At the Growth Hackers Conference, there were talks from YouTube, Elliot Shmuckler from LinkedIn, and Mike Greenfield from Circle of Moms. In those three cases, these companies had tens of millions of users before those three speakers ever joined the company. And therefore, the types of growth hacking being deployed were all specific to companies that already have a huge reach. Examples of tactics discussed: optimizing the onboarding flow for new users, driving better engagement and site visits through email subject line optimization, or a/b testing landing pages. These are all great when it comes to taking a million users and making it 1.1 million. Or perhaps they took 1 million and made it 2 million. But with just 1000 site visitors per month, a new user signup flow optimization that increases conversion from 5% to 10% is still just 100 new users.

Here’s one such strategy – I think it strikes the balance between being authentic, offline, and at the same time highly scalable.
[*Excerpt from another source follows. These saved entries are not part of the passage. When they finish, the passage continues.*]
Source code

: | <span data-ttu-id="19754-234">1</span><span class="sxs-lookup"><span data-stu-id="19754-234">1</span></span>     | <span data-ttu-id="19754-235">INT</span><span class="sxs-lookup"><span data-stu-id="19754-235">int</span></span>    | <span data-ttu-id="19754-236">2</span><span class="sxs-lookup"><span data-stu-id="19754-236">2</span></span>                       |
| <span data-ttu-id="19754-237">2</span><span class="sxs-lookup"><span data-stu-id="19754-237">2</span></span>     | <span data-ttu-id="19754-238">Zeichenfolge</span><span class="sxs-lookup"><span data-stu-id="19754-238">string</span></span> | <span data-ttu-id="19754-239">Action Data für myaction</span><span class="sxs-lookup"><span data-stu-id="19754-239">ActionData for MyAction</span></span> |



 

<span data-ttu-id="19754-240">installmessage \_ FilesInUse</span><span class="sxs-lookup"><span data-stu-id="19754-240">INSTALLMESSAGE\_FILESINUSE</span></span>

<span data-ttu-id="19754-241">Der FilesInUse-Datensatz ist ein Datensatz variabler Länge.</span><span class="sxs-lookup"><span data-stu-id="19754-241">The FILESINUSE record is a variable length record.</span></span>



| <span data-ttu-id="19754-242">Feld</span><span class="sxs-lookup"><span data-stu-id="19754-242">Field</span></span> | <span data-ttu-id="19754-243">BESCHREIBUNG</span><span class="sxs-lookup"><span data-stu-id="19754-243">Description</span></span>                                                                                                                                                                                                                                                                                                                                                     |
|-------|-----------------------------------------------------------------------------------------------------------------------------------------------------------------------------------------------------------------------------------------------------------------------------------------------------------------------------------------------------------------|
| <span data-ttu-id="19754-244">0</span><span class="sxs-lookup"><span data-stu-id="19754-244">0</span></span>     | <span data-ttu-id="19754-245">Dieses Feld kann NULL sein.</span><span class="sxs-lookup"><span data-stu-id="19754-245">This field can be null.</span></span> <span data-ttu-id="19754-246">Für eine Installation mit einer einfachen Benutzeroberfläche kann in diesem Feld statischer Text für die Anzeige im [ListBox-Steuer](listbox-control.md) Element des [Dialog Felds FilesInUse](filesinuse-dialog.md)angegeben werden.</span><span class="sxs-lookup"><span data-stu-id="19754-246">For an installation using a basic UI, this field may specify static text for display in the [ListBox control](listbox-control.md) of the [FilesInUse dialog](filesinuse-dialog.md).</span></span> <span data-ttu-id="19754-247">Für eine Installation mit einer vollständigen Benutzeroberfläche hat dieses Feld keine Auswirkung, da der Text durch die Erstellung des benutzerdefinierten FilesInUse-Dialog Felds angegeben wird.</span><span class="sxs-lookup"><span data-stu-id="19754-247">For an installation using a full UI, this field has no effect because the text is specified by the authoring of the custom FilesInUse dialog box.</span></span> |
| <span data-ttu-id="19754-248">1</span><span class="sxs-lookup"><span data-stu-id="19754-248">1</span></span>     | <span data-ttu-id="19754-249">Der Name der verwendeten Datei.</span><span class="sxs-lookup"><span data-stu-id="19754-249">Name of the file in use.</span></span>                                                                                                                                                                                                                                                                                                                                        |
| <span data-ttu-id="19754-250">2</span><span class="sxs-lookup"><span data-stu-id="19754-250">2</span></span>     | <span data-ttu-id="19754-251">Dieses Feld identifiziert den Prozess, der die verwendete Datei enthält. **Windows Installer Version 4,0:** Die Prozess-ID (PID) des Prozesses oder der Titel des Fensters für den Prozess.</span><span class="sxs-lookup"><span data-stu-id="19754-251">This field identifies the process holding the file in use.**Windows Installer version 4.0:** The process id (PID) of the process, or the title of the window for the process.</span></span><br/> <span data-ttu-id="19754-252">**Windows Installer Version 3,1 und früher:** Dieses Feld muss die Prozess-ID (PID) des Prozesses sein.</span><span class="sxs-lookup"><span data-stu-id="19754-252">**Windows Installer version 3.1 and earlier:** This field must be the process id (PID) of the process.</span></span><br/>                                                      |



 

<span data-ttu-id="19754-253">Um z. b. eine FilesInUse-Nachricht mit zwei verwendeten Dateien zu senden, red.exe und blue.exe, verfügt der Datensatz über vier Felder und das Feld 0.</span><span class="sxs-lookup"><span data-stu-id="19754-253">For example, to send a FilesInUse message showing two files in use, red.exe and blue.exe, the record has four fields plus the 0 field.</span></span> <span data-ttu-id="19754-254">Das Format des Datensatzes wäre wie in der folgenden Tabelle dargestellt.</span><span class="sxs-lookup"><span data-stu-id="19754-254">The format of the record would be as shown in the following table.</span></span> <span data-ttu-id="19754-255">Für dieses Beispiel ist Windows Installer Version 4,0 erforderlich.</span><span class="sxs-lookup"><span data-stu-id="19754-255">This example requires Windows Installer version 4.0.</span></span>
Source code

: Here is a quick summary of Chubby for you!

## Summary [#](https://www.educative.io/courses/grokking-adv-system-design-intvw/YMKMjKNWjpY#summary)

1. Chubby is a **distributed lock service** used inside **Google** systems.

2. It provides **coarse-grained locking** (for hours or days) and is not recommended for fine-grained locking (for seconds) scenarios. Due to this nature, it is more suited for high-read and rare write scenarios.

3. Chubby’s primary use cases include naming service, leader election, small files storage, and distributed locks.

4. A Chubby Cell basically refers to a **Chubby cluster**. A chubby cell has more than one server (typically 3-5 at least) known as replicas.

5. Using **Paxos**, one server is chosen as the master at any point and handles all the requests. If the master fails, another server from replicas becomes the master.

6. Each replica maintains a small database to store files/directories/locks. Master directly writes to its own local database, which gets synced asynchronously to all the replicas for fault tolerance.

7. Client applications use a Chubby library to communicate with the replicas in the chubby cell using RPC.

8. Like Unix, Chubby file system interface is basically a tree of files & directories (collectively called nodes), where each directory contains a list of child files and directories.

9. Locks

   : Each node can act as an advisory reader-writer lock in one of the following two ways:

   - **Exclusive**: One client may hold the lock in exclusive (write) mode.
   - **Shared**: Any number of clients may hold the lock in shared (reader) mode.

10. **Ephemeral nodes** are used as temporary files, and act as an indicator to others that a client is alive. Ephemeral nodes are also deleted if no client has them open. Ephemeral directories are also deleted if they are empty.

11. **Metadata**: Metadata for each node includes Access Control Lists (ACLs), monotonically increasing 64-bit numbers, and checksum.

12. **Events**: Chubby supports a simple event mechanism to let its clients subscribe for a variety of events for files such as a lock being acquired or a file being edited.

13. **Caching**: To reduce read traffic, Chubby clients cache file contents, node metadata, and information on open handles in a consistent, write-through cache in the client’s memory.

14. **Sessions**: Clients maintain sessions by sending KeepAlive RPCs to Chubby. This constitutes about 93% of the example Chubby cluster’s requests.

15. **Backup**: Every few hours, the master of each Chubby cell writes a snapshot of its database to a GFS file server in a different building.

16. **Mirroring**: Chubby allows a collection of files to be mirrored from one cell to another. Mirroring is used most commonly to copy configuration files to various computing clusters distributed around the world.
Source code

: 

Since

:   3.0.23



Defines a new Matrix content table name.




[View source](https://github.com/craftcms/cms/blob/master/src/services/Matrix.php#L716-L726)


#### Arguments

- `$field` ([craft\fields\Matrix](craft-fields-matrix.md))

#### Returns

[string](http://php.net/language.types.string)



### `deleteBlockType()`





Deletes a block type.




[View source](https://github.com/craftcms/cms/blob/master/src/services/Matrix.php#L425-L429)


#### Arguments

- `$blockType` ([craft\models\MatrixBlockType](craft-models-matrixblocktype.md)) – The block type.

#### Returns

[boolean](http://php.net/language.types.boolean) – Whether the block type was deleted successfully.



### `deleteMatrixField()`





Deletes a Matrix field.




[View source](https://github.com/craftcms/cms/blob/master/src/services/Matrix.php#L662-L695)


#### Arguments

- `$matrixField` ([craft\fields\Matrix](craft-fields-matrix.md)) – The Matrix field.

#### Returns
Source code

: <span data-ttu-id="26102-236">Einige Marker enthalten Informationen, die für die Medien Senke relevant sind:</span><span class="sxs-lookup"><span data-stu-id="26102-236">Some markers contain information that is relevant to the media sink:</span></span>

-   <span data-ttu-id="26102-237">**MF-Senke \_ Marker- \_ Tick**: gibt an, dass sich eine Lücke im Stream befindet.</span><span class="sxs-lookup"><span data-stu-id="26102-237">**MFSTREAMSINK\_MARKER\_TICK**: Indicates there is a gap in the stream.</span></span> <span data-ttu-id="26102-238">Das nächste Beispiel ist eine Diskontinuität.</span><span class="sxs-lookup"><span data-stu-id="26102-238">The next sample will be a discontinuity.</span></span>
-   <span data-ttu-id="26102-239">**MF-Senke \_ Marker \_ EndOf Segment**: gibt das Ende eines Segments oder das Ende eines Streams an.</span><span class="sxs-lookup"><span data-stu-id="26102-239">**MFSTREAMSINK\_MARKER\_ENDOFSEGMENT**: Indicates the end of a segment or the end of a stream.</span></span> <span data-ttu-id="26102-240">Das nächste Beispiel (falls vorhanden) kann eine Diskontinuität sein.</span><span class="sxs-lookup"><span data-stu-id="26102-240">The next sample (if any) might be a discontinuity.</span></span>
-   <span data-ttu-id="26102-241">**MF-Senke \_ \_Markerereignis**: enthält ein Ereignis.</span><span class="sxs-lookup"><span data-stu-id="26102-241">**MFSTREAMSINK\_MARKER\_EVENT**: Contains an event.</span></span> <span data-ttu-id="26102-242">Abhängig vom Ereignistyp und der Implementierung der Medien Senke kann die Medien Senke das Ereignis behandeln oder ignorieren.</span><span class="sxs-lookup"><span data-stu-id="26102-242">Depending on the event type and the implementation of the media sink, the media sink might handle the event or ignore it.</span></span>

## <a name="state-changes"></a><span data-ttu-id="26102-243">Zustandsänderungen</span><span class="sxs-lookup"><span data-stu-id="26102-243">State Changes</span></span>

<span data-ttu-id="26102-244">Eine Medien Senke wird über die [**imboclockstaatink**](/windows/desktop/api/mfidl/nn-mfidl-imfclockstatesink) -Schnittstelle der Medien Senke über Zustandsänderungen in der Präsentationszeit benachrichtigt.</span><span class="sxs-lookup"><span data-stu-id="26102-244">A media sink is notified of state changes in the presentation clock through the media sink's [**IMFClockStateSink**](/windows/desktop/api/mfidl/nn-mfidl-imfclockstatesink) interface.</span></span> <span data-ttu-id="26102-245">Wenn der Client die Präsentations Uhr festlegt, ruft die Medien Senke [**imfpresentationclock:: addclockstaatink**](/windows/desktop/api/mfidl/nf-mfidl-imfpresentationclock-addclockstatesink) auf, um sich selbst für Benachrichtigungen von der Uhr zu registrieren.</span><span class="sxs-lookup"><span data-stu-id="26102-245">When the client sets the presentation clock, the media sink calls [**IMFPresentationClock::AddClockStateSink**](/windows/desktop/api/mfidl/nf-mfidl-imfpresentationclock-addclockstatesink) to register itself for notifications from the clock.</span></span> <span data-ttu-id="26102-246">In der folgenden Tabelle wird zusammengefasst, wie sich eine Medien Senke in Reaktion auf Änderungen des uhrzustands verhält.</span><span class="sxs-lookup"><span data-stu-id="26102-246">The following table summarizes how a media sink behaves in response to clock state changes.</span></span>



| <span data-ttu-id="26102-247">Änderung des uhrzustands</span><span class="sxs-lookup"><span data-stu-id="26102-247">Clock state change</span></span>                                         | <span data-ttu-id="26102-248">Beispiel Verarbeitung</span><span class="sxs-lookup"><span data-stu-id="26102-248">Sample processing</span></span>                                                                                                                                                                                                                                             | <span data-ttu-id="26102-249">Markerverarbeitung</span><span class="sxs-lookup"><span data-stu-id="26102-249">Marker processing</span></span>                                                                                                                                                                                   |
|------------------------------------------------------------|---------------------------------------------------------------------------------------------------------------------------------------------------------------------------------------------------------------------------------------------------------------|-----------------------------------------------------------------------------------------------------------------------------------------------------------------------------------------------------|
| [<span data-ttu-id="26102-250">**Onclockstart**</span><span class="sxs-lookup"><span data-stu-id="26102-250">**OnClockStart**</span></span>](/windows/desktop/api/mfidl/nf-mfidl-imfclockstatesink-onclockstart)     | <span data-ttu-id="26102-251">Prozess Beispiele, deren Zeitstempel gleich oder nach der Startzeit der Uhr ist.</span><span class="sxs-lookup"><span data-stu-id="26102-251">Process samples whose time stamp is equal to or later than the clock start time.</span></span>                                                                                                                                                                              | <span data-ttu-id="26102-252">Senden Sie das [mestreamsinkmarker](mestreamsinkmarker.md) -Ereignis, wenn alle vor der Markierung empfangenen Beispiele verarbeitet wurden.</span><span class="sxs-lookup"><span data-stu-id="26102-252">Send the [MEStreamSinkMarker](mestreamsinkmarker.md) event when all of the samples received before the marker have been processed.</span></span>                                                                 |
At Kno, BookRenter, and SoFi, I developed partnerships through campus organizations. The insight was that clubs constantly need events – which means they need speakers – and they constantly need money – which means sponsorships. I reached out to try to kindle a few sponsorships or guest-speaking events. Straightforward, so far. Here’s where it gets interesting: The hack was that I hired someone on ODesk to spend hours combing club directories, finding contacts, and then emailing them a customized template email on my behalf, asking them to partner. The ones who responded got a meeting set up with me, and I spent 30 hours a week in phone calls developing real human-to-human relationships with club organizers, even taking a number of them out for lunch or drinks when they eventually visited San Francisco. In turn, the startups I worked for got tremendous mind-share at these campuses and in a much more authentic way.

Most importantly, II was able to make that quality contact scale across 50 campuses x 5 clubs per campus x 5 officers = 1250 influencers. Of those, perhaps only 5% forwarded something onto their club mailing lists, which let’s say an average of 100 members each, so – for free – we were able to reach 1250 * 5% * 100 = 6,250 potential customers. And do it through personal email – a trusted channel – rather than through paid advertising – a channel the Millennial brain has learned to all but ignore.

I recently joined Scribd as interim Director of Marketing to help them through the launch of a new product. It’s going to be an entirely different challenge – a site with 80MM active users. I’m excited to try out more of the standard growth hacking, eCommerce performance marketing, and funnel optimization that I’ve learned at BookRenter and from the Growth Hacker community. Wish me luck.